Identify all lines in the data containing the string "over". Copy them out.

## [Stored entries]
[Start of section]

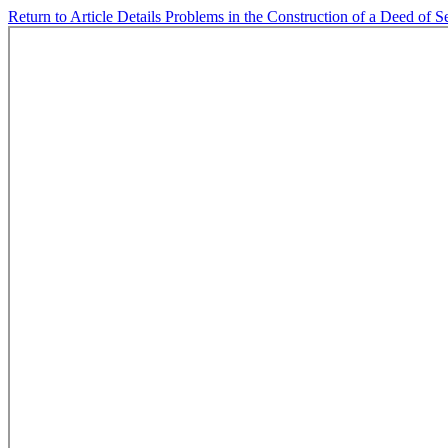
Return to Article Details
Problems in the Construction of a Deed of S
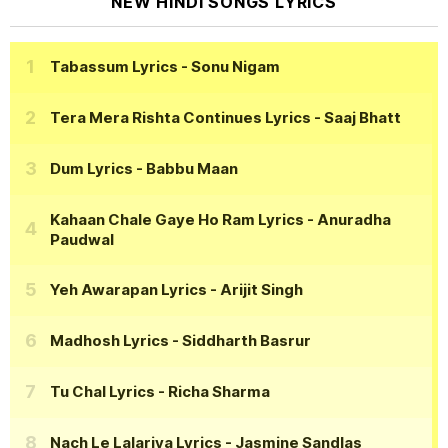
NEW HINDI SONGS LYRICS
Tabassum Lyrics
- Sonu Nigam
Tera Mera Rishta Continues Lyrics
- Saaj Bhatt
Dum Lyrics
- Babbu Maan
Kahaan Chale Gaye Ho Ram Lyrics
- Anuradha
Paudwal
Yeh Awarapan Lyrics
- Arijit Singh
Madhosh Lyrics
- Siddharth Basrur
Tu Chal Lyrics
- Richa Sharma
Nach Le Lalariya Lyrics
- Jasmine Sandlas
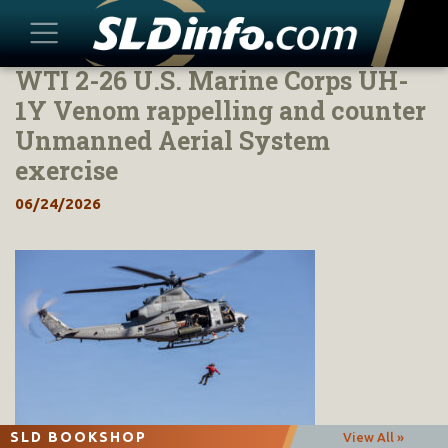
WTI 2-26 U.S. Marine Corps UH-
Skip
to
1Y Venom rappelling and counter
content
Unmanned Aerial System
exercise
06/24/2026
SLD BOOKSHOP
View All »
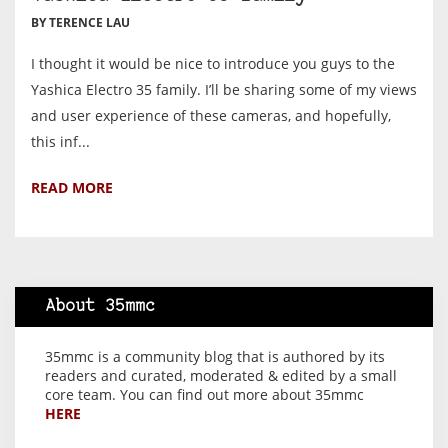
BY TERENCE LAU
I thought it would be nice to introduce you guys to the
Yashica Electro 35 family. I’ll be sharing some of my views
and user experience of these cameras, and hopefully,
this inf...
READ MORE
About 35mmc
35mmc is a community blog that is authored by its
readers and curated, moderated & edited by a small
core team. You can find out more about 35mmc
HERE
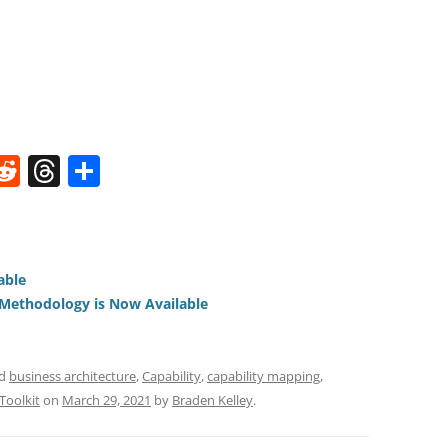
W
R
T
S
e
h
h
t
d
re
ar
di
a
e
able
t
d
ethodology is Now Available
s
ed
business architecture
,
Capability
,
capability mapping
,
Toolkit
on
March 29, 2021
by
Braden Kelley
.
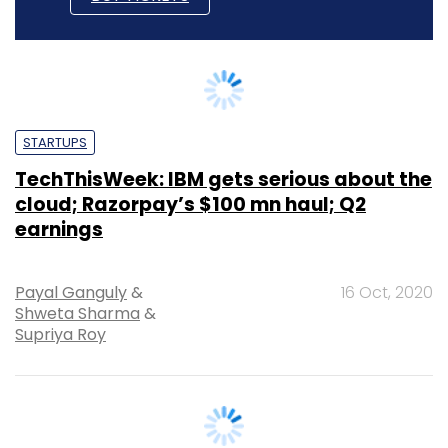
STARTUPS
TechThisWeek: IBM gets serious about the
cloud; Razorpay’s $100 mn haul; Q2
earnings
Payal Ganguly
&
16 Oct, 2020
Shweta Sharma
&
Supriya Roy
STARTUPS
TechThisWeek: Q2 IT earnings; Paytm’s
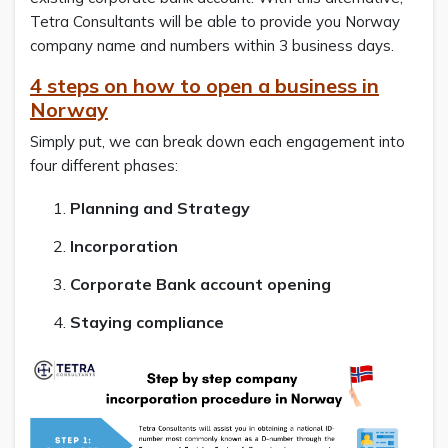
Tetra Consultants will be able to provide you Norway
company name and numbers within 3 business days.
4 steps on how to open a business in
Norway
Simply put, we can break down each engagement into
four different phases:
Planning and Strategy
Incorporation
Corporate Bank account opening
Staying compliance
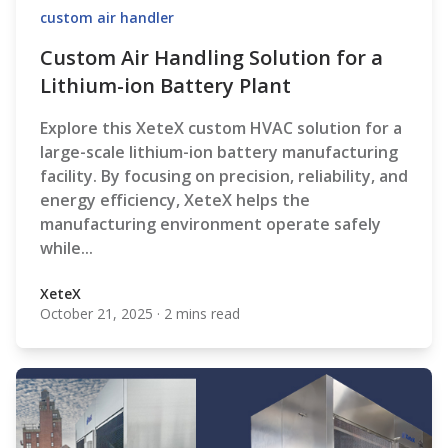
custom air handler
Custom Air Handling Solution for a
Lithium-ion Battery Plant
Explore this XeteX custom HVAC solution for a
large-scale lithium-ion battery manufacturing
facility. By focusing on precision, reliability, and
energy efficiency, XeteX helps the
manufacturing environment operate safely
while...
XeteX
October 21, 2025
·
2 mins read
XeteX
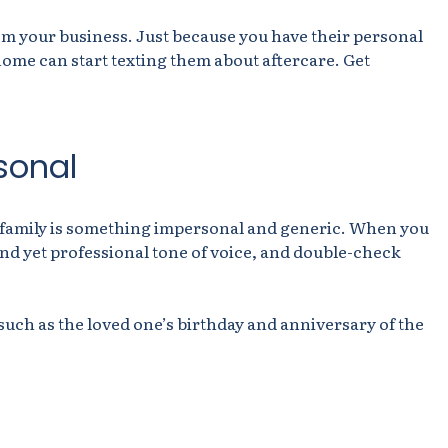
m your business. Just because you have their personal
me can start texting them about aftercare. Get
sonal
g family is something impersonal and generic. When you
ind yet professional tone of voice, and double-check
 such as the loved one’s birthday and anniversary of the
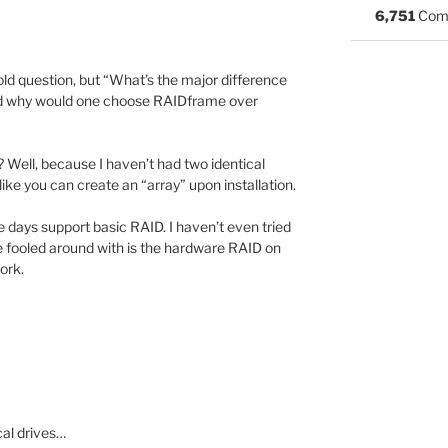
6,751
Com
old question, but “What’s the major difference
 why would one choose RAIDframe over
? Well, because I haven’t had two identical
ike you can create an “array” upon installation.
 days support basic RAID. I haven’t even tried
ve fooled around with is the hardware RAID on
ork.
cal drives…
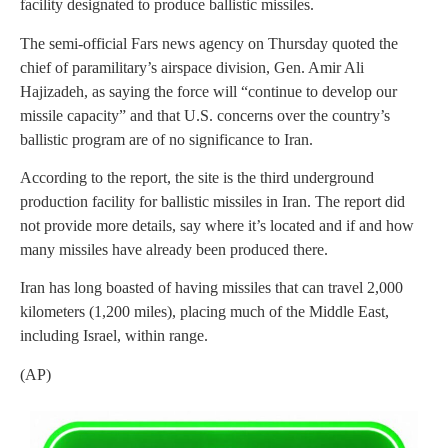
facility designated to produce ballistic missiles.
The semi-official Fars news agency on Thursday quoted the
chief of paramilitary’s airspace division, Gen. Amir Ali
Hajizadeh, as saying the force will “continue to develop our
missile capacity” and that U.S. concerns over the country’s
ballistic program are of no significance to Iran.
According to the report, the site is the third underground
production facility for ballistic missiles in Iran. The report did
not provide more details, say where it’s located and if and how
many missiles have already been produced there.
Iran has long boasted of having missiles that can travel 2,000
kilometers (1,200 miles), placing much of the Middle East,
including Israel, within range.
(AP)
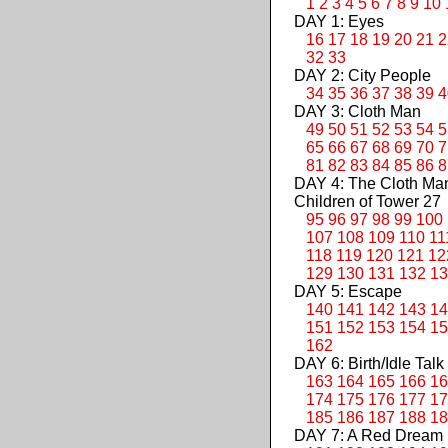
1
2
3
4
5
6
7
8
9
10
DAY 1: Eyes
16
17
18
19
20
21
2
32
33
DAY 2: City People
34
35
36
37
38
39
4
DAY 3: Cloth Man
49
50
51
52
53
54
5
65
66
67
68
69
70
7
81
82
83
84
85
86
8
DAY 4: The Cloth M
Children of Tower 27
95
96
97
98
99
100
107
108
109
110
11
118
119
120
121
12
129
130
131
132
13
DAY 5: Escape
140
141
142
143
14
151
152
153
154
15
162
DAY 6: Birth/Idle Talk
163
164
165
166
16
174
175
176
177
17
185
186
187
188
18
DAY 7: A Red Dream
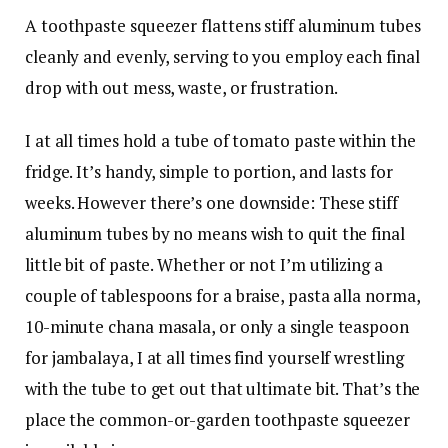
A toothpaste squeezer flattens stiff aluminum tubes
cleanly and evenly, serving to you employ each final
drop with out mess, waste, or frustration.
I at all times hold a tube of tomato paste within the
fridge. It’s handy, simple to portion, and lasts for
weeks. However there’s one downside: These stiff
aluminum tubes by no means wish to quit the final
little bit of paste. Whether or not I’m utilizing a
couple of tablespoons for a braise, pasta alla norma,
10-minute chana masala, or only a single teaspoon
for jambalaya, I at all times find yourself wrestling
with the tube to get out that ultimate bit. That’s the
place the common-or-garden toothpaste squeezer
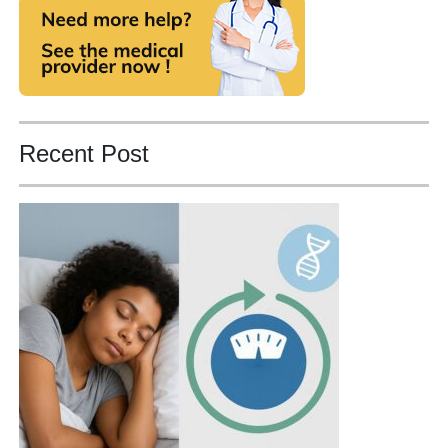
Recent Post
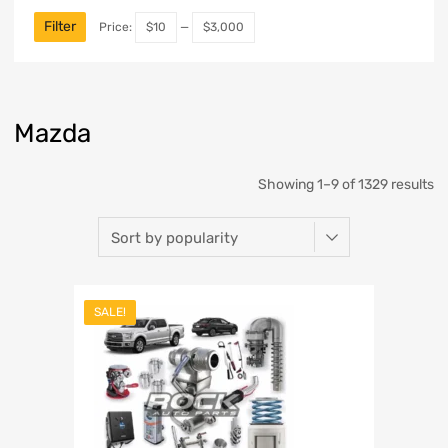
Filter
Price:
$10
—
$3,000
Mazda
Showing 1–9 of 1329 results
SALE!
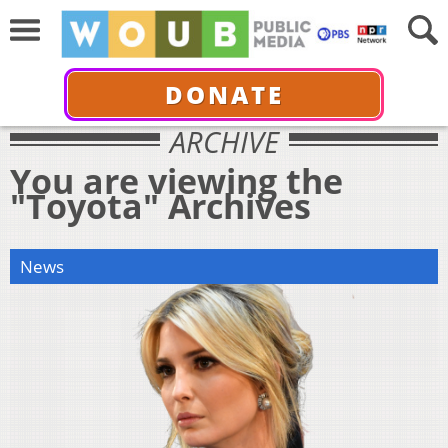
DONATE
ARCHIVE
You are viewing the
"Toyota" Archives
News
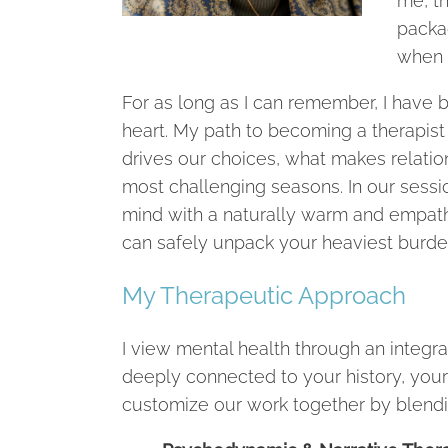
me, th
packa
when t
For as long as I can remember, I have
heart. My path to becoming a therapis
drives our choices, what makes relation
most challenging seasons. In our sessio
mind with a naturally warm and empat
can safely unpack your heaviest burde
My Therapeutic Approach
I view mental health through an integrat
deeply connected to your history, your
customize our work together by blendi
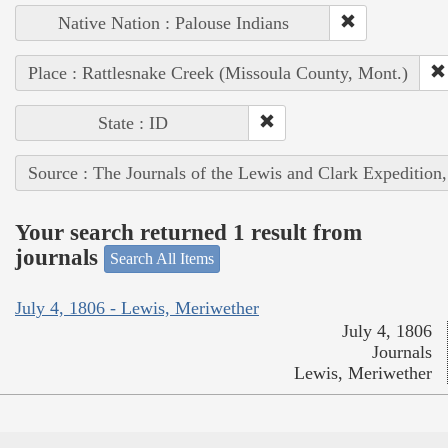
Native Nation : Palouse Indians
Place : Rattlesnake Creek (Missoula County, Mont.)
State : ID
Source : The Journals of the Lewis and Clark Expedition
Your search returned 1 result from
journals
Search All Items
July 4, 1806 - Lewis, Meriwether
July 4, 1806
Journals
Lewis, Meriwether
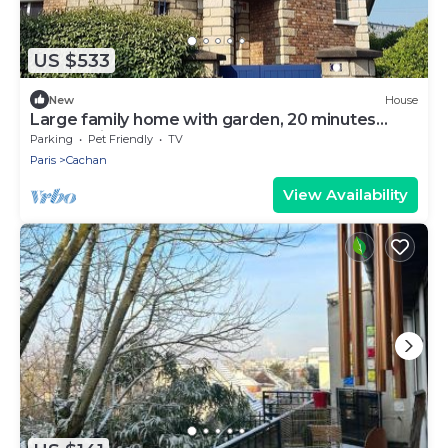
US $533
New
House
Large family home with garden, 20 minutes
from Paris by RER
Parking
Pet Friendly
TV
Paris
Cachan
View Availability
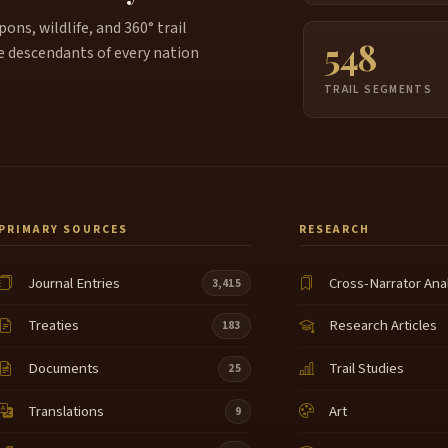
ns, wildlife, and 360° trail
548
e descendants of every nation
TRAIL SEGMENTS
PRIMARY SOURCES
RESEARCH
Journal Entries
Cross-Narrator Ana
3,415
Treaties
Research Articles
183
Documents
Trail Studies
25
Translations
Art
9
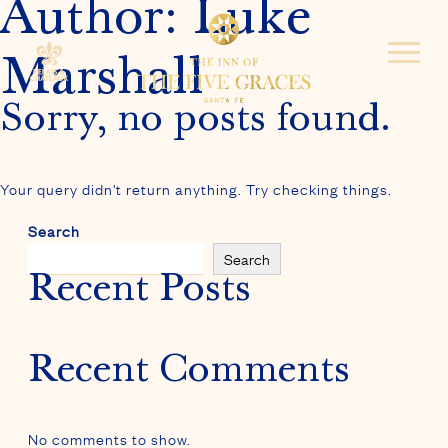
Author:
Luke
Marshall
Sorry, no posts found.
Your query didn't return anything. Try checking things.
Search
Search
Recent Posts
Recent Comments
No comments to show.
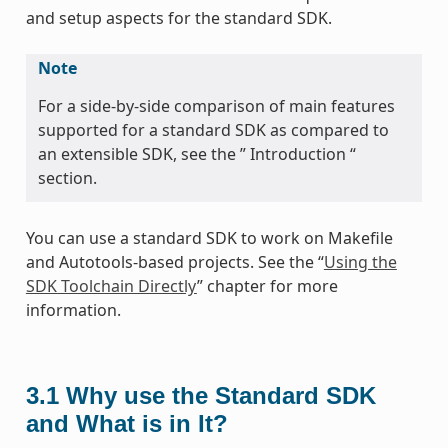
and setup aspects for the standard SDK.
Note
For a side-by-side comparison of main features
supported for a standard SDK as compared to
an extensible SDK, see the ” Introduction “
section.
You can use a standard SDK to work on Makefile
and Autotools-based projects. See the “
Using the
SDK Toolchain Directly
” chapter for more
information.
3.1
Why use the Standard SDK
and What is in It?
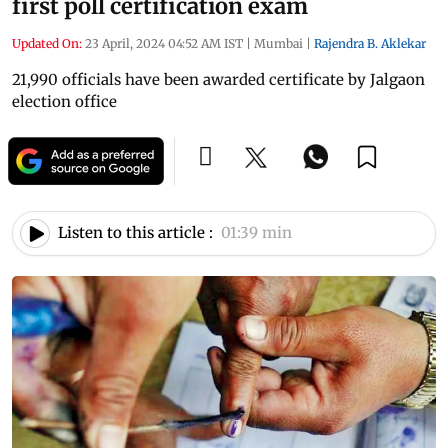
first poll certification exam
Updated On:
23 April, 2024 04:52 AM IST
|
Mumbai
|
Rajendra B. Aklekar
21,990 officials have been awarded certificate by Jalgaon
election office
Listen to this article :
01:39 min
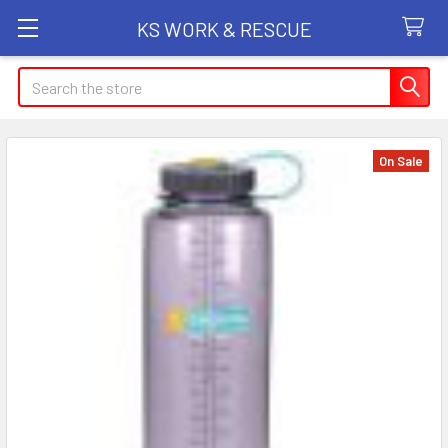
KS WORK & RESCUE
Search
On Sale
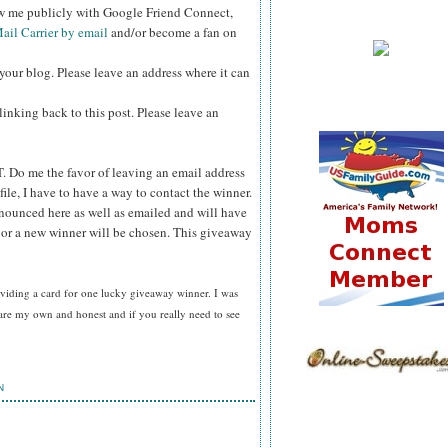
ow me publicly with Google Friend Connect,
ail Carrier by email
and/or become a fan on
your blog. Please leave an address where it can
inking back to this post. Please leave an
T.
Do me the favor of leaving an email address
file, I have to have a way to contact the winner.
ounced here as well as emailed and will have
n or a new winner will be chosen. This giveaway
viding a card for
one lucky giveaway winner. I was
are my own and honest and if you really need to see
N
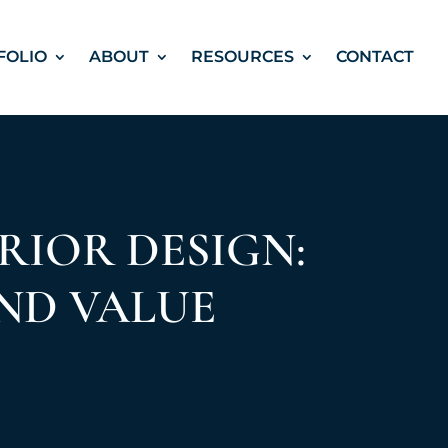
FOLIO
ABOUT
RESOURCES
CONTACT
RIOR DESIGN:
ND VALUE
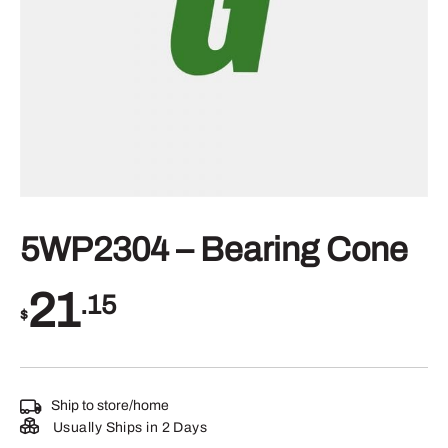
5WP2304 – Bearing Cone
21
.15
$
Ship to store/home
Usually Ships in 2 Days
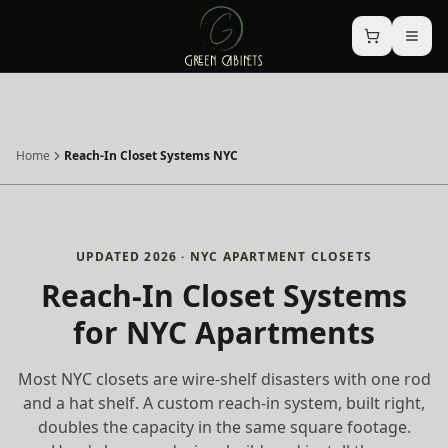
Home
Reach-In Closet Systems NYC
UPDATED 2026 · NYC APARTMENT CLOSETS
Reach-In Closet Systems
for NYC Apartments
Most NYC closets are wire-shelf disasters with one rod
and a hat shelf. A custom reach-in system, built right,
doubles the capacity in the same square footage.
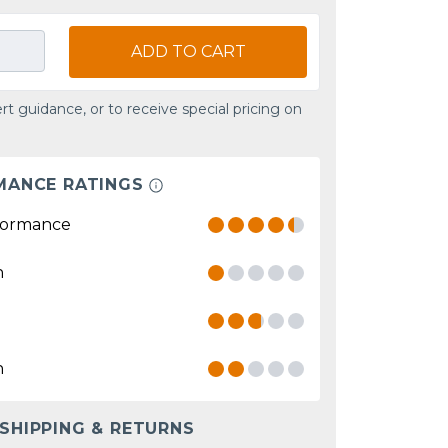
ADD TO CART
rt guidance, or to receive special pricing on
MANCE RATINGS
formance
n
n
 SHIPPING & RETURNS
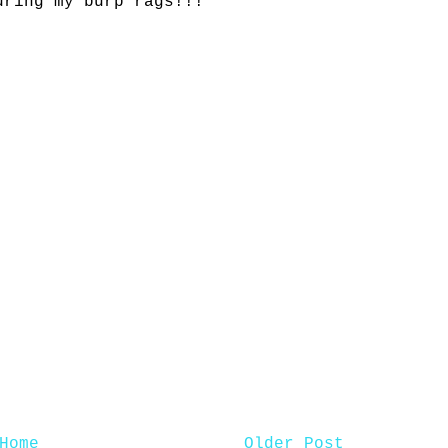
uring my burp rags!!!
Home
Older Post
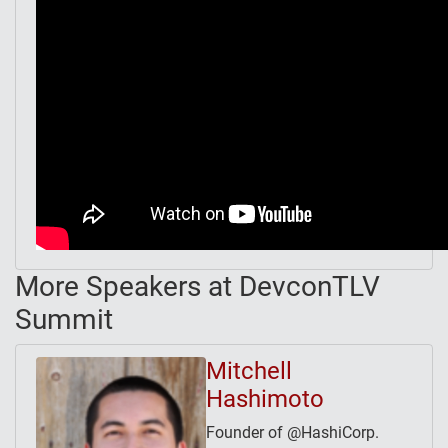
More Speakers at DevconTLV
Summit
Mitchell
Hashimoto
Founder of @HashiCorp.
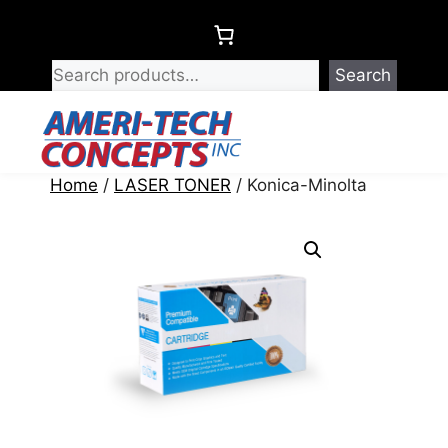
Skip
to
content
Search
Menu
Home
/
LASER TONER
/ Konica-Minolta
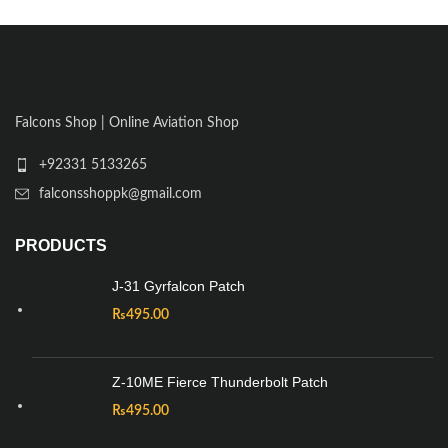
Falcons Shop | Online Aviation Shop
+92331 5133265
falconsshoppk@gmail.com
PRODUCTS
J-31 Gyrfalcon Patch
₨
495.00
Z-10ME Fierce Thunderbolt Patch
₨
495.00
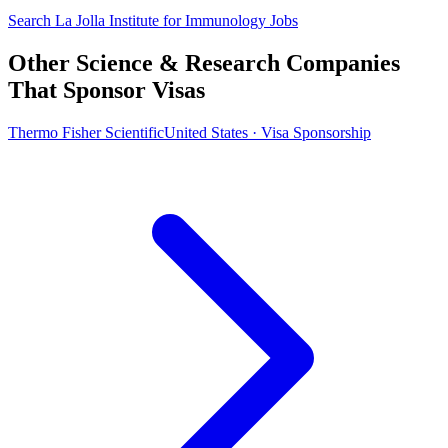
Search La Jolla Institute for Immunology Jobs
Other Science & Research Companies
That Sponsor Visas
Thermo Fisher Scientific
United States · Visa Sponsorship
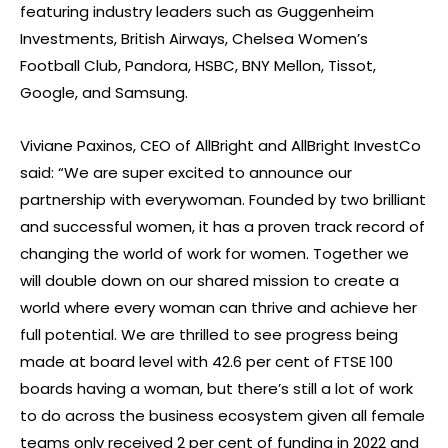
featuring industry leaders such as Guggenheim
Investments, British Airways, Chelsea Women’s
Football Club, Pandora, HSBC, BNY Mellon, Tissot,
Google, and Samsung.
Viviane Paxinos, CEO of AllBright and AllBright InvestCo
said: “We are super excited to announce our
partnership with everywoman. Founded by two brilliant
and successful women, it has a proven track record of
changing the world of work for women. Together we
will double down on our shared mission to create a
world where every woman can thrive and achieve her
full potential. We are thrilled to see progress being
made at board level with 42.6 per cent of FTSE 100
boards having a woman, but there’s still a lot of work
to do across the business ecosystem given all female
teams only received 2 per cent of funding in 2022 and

[End of section]

## [Result for this exercise]
 why would one choose RAIDframe over
missile capacity” and that U.S. concerns over the country’s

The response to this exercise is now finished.